Know the Patience of God
Look at verse 1: “Finally then, brethren, we request and exhort you in the Lord Jesus, that as you received from us instruction as to how you ought to walk and please God (just as you actually do walk), that you excel still more.” Do you see what this says about God? It says these Christians have room for improvement — “excel still more and more.” And it says that they are pleasing God — “just as your actually do walk.” In Christ, God is not an all or nothing God. He knows our frame. He covers our sin. He is pleased with our successes through faith, and patient with our failures. So know him in his patience, all you struggling saints. Let this knowledge encourage you: you are walking in the way that pleases him — do so still more and more.
Know the Power of God
In the previous chapter, 1 Thessalonians 3:12–13, we read Paul’s prayer for the Thessalonians:
“We defeat the deceitful pleasures of lust with the superior pleasures of knowing God.”

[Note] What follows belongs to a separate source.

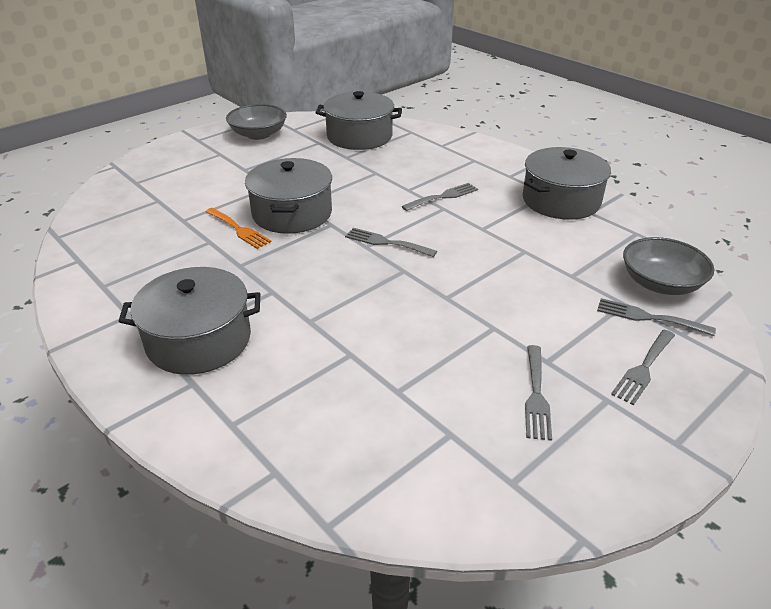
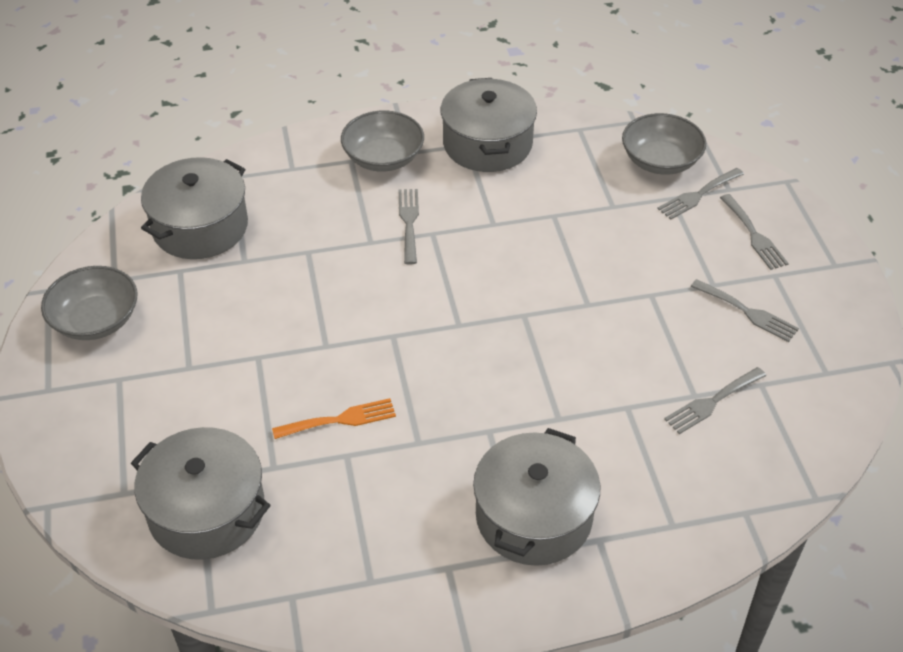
camera: 60 degrees left, 10 degrees up
(292, 213) = (342, 360): grey pot -> grey pot (207, 511)
(386, 242) = (464, 306): grey fork -> grey fork (712, 402)
(491, 169) = (383, 158): none -> grey bowl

May the Lord make you increase and abound in love for one another and for all, as we do for you, so that he may establish your hearts blameless in holiness before our God and Father, at the coming of our Lord Jesus with all his saints.
Notice: he asked Christ to establish them blameless in holiness at his coming. In other words, holiness is the work of Christ. Yes, we must pray for it, and yes, we must fight for it. But in the end, be encouraged! You are not left to yourself to win this war. Know God’s power on your behalf through Jesus Christ.
Know the Preciousness of God and the Pleasure He Is to Us
I say this because that is simply what it means to know God in Christ. God is the most valuable person in the universe. He is the sum and source of all true pleasure (Psalm 16:11; 37:4). And knowing this in our experience is what triumphs over temptation. Knowing the preciousness of God and the pleasures of his fellowship will strip pornography of its power. We defeat the deceitful pleasures of lust with the superior pleasures of knowing God. Paul said it like this: “I count everything as loss because of the surpassing worth of knowing Christ Jesus my Lord” (Philippians 3:8).
So, Bethlehem, downtown and at the north extension, alongside seeking the lost, and seeking social justice, let us be a people who seek sexual purity with all our might, by knowing the patience, the power, and the pleasures of our God and Savior, Jesus Christ. Lord, give us one pure and holy passion. Give us one magnificent obsession. Give us one glorious ambition for our lives: to know and follow hard after you (Mark Altrogge, “One Pure and Holy Passion”).